*** Exercise text Section Begins ***

Brisbane Broncos coach Wayne Bennett has applauded the move of Greg Inglis to check himself into a mental health facility, believing more players are seeking help since Darius Boyd opened up about his struggles with mental illness.
Broncos fullback Boyd completed a 21-day rehabilitation program in 2014, fighting off depression and a number of mental demons with professional help.
He did so openly and publicly, no longer hiding from the 'black dog' that had been following him all his life.
Boyd came out the other side a happier person and in a heart-warming story of redemption, was named captain of the Broncos for the 2017 season and beyond.
The 29-year-old's decision to seek help has set an example for not just rugby league players, but young men alike, sending a message that looking for help is not a sign of weakness.
Inglis, who is out for the season with a serious knee injury, has now taken that first step.
Often described as the hardest stage of recovery, Inglis has recognised that he has a problem and will be helped professionally to overcome what is being described as a form of depression.
Bennett, who saw firsthand what Boyd went through, said Inglis has done the right thing.
"It would be more than just his struggles with injury," Bennett said.
"The best part of it is that he's recognised he has a problem and wants go and get some help. That's what I'm pleased about.
"I mean Darius probably led the way a little bit. He was so open with his struggles.
"He told everybody where he was going and he didn't hide. He got there and he's a changed bloke. I think he's a bit of a pathfinder in that regard.
"A lot of people have followed what he's done and that's been good. They've recognised they have a problem."
Mental health does not discriminate and Inglis is one of many who have felt the wrath of the 'black dog'.
It may seem like it is more prevalent in today's society, but according to Bennett this is just because people are no longer afraid to speak up.
And the master coach said he was not surprised by Inglis's diagnoses, saying that it's a reflection of today's more open society.
"I'm not surprised. It's human nature. What we show on the outside is maybe not how we feel on the inside," he said.
"If we don't live with them and we aren't with them 24/7 then we're not going to see what they are going through.
"It's an issue in our society and it always has been. We're in a more open society so people don't want to hide anymore.
"There's more people recognising they have a problem than there were in the past.
"I remember as a young boy growing up there was a stigma surrounding it. It was seen as a sign of weakness and that you weren’t the person you should have been but all that's been removed thank god."

*** Exercise text Section Ends ***

* How to complete this task:
Please list every person named in the article about rugby league players seeking help for mental illness.

*** Given information Section Begins ***

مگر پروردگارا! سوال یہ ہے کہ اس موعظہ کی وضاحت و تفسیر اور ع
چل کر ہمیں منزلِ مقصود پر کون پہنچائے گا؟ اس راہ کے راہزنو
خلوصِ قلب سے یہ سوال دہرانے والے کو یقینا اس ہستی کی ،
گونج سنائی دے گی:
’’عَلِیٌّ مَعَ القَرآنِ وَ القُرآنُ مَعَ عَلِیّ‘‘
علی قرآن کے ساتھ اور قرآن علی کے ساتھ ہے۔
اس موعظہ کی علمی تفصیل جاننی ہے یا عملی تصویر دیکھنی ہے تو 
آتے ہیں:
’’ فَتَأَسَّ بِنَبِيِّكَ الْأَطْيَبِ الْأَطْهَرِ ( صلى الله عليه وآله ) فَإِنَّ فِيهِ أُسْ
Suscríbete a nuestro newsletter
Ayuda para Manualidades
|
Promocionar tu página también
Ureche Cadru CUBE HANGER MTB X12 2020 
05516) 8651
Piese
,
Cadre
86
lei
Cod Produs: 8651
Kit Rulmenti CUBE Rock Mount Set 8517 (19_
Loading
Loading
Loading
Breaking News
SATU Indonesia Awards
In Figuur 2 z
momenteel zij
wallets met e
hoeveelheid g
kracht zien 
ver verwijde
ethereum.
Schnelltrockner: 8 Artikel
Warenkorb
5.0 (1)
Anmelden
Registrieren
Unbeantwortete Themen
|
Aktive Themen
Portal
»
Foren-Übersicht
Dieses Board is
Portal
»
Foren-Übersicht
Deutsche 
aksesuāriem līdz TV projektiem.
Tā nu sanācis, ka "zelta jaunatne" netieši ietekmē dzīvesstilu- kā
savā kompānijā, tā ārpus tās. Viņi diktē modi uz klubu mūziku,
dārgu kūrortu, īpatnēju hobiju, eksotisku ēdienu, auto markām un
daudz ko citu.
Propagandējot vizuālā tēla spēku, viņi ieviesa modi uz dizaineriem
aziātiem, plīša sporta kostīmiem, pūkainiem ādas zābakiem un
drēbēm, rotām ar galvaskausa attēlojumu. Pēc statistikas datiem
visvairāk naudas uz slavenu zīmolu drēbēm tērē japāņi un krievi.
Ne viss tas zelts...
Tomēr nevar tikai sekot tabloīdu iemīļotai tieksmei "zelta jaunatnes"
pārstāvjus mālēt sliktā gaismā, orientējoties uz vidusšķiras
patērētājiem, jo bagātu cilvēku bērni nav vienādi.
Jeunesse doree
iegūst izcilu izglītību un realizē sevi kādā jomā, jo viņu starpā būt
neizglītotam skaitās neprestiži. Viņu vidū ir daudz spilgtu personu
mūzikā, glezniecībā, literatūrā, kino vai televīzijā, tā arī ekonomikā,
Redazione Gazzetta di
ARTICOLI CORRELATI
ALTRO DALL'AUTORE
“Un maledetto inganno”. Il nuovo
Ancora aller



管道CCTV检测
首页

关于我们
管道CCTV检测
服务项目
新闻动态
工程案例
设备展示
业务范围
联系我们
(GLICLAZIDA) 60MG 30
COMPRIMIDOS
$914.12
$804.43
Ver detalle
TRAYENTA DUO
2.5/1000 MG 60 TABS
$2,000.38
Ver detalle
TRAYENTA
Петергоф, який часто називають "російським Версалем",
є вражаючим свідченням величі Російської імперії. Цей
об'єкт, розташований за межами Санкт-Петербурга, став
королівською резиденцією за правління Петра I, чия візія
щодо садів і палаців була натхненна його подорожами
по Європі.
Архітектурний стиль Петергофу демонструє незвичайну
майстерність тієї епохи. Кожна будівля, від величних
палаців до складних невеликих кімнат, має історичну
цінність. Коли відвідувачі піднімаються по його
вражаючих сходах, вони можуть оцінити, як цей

*** Given information Section Ends ***

* Task output:
Wayne Bennett, Greg Inglis, Darius Boyd